* Exercise directions: Images are not part of the copy; transcribe all the data exactly.

* Raw data:
───

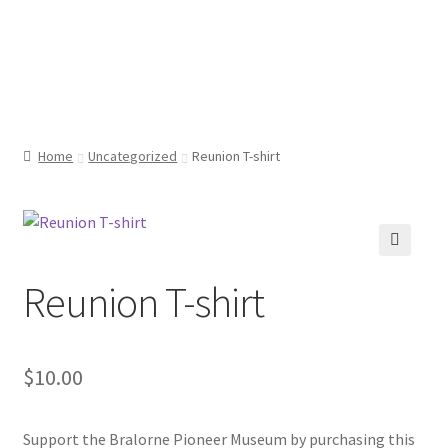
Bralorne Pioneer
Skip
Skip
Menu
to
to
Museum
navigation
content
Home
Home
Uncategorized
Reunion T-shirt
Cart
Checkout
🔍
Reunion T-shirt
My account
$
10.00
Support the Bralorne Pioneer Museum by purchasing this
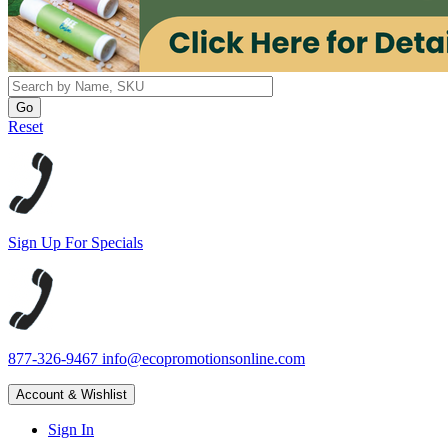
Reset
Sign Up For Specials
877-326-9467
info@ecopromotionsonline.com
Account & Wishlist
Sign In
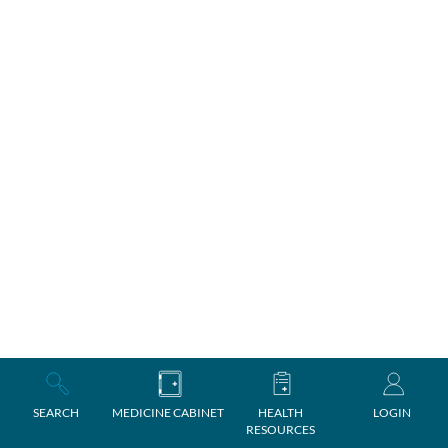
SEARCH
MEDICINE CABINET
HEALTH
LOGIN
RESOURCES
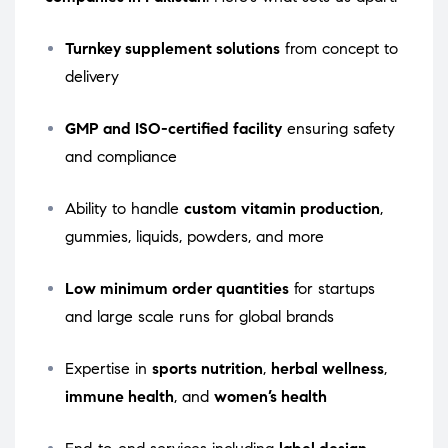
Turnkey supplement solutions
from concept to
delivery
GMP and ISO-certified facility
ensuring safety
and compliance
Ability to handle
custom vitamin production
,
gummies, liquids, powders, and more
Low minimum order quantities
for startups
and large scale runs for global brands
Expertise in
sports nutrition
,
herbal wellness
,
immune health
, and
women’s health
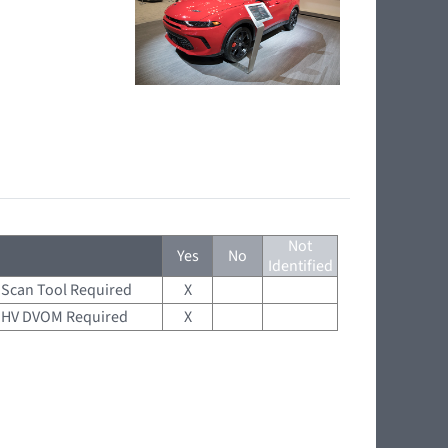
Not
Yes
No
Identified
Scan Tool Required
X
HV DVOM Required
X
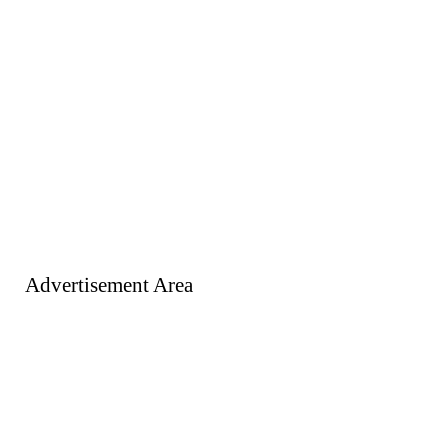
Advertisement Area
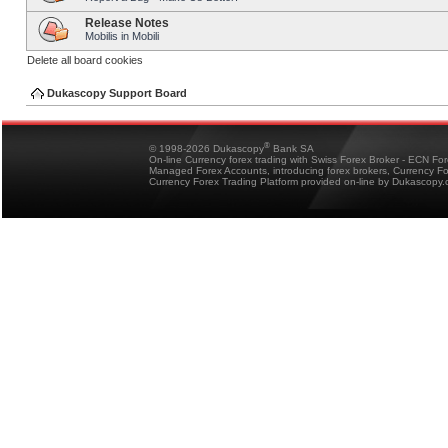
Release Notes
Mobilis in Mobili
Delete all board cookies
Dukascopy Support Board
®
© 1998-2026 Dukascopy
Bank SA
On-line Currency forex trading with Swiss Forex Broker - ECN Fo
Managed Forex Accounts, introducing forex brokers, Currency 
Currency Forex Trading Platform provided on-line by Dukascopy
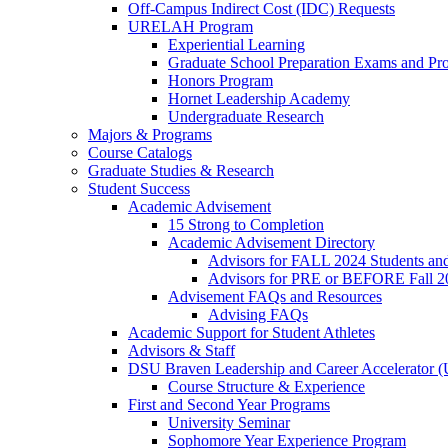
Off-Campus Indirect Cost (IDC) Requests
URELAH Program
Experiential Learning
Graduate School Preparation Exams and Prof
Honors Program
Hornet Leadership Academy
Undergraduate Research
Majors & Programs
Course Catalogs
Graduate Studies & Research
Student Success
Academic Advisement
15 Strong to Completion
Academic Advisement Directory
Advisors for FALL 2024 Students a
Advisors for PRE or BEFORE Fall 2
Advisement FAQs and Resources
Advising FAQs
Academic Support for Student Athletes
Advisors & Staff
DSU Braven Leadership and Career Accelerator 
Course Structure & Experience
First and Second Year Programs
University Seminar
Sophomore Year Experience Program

───

* Exercise result:
Bralorne Pioneer
Skip
Skip
Menu
to
to
Museum
navigation
content
Home
Home
Uncategorized
Reunion T-shirt
Cart
Checkout
🔍
Reunion T-shirt
My account
$
10.00
Support the Bralorne Pioneer Museum by purchasing this
Reset
Sign Up For Specials
877-326-9467
info@ecopromotionsonline.com
Account & Wishlist
Sign In
SEARCH
MEDICINE CABINET
HEALTH
LOGIN
RESOURCES
Turnkey supplement solutions
from concept to
delivery
GMP and ISO-certified facility
ensuring safety
and compliance
Ability to handle
custom vitamin production
,
gummies, liquids, powders, and more
Low minimum order quantities
for startups
and large scale runs for global brands
Expertise in
sports nutrition
,
herbal wellness
,
immune health
, and
women’s health
Not
Yes
No
Identified
Scan Tool Required
X
HV DVOM Required
X
Advertisement Area
Release Notes
Mobilis in Mobili
Delete all board cookies
Dukascopy Support Board
®
© 1998-2026 Dukascopy
Bank SA
On-line Currency forex trading with Swiss Forex Broker - ECN Fo
Managed Forex Accounts, introducing forex brokers, Currency 
Currency Forex Trading Platform provided on-line by Dukascopy
Off-Campus Indirect Cost (IDC) Requests
URELAH Program
Experiential Learning
Graduate School Preparation Exams and Prof
Honors Program
Hornet Leadership Academy
Undergraduate Research
Majors & Programs
Course Catalogs
Graduate Studies & Research
Student Success
Academic Advisement
15 Strong to Completion
Academic Advisement Directory
Advisors for FALL 2024 Students a
Advisors for PRE or BEFORE Fall 2
Advisement FAQs and Resources
Advising FAQs
Academic Support for Student Athletes
Advisors & Staff
DSU Braven Leadership and Career Accelerator 
Course Structure & Experience
First and Second Year Programs
University Seminar
Sophomore Year Experience Program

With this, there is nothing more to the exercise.